Wednesday, March 20, 2013

Museum Visit: "Dark and Deadpan: Pop in TV and the Movies" at The Whitney

                     The Andy Warhol Eating a Hamburger scene from Jorgen Leth's 1981 film, "66 Scenes from America" 

"Dark and Deadpan: Pop in TV and the Movies" was held in the Kaufman Astoria Studios Film & Video Gallery of the Whitney Museum and curated by Chrissie Iles and Jay Sanders.  In this installation of video projectors and television screens juxtaposed with audio, visitors entered a dark room with dim light flickering from each video screen.  Each screen is approachable and seductive.  They display "hip" and intriguing characters who performing unusual tasks and/or play out disorienting scenes which highlight the curiosities and experimentation of artists and "hipsters" of the Pop era of the 1950s and 60s. 
 
One of the most recognizable characters seen in this exhibition is Andy Warhol.  In a clip from the feature length film, 66 Scenes from America (1981) Warhol is seen sitting at a table (adorned in his trademark bleach-blond asymmetrical haircut)where a Burger King Whopper and glass bottle of Heinz ketchup accompanies him.  Warhol unwraps his greasy sandwich from it's iconic paper wrapper, issuing a rather profound indifference towards his imminent meal.  He displays an open agitation that the ketchup won't come out of the bottler, and appears neither excited nor dejected by his Whopper-eating experience.  
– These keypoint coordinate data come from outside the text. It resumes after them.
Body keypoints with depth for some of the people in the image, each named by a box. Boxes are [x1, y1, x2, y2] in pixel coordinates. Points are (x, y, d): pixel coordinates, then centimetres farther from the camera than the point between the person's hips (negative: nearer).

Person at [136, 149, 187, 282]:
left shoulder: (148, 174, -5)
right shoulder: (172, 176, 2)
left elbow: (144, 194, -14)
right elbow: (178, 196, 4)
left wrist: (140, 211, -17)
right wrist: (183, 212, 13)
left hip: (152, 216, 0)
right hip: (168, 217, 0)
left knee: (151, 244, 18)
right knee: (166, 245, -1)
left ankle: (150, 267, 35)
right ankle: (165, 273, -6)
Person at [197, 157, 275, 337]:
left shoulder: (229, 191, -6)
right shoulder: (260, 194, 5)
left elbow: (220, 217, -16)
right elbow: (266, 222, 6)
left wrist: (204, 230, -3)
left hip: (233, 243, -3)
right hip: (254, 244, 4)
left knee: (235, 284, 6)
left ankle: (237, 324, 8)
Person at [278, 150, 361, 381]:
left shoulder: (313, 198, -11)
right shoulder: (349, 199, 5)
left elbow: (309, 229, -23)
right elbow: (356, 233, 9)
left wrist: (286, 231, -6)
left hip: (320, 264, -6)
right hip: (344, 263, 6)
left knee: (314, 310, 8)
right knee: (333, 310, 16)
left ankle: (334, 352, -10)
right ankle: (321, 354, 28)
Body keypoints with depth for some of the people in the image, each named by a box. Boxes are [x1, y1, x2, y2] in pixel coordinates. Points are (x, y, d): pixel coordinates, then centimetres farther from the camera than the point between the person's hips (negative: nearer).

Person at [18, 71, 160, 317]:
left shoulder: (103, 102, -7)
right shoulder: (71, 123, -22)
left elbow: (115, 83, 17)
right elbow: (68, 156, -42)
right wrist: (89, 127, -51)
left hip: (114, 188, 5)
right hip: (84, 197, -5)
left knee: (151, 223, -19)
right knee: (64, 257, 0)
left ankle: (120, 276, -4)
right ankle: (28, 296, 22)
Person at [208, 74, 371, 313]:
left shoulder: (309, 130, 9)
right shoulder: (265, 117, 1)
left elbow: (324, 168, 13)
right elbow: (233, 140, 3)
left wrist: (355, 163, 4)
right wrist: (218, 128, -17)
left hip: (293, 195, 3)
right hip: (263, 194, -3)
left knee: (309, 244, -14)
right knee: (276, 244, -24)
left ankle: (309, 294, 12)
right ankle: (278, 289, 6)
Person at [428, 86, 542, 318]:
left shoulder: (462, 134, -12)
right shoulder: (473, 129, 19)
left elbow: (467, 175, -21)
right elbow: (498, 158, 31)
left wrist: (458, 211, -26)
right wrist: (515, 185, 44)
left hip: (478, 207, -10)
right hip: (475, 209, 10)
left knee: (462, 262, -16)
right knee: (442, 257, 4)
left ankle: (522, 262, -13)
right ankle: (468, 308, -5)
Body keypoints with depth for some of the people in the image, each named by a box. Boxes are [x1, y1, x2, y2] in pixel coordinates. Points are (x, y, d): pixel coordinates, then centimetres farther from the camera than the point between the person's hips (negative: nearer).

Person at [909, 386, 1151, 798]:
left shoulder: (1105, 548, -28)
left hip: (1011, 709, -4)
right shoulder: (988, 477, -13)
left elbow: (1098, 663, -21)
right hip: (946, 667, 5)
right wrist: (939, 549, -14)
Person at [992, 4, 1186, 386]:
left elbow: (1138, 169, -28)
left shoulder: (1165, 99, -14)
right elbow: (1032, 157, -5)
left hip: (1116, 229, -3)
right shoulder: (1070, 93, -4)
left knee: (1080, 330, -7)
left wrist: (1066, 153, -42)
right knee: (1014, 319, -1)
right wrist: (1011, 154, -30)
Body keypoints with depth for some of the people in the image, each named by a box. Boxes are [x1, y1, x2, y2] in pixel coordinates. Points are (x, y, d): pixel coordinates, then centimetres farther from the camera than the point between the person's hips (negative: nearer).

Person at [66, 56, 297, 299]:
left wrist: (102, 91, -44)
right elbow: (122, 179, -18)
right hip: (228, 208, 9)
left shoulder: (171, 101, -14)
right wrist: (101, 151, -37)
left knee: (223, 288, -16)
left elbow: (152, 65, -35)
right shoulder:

To watch him eat, one feels almost as bored as he looks.  Yet the magic of Warhol is that the viewer is interested in him no matter what he does.  Thus, one continues watching.  There is this silent anticipation as you observe Warhol chew.  One hopes some ironic seductive visually tantalizing experience is in store and will be presented to us as an award for making the commitment to keep watching.  Yet, nothing significant happens.  Perhaps, this segment (appropriately titled "Andy Warhol Eating a Hamburger") is a commentary of how most Americans consume their food passively, with an anti-climax. 
  

"Hold Me While I'm Naked" (1966) Directed by George Kuchar
One of the most suspenseful films chosen for this exhibition is George Kuchar's 1966 film, Hold Me While I'm NakedA story unfolds here, though staggeringly, about an aspiring film maker who directs erotic scenes in his low budget films.  He faces conflicts with himself, his personal relationships, as well as with the cast of his films.  While watching, the audiences is given visual information which is contradictory and difficult to decipher which scenes represent the main character's "real life" and what represents scenes within his films.

Overall, "Dark and Deadpan" is a fantastic look into the creative video output of pop artists during the 1950s and 60s.  America's history certainly is dark and full of contradiction, fictitious lust, and mass produced stimuli.